:: Exercise requirements ::
Would you copy out each line of the records below that includes the word "Gymnasien"?

Extracted page text data
• • • • • • •
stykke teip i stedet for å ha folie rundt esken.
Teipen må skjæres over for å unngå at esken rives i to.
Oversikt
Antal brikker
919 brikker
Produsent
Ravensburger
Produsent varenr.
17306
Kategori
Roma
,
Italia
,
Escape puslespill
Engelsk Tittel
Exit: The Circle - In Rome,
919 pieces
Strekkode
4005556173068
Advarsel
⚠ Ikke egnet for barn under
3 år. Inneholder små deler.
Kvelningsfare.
• • • • • • •
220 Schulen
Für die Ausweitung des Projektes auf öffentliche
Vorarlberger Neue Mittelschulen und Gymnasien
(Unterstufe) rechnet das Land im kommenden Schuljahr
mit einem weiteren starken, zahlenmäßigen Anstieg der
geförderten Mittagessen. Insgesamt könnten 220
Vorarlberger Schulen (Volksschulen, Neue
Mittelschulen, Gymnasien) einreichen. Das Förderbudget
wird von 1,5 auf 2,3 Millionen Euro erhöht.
• • • • • • •
:: Reply ::
Vorarlberger Neue Mittelschulen und Gymnasien
Mittelschulen, Gymnasien) einreichen. Das Förderbudget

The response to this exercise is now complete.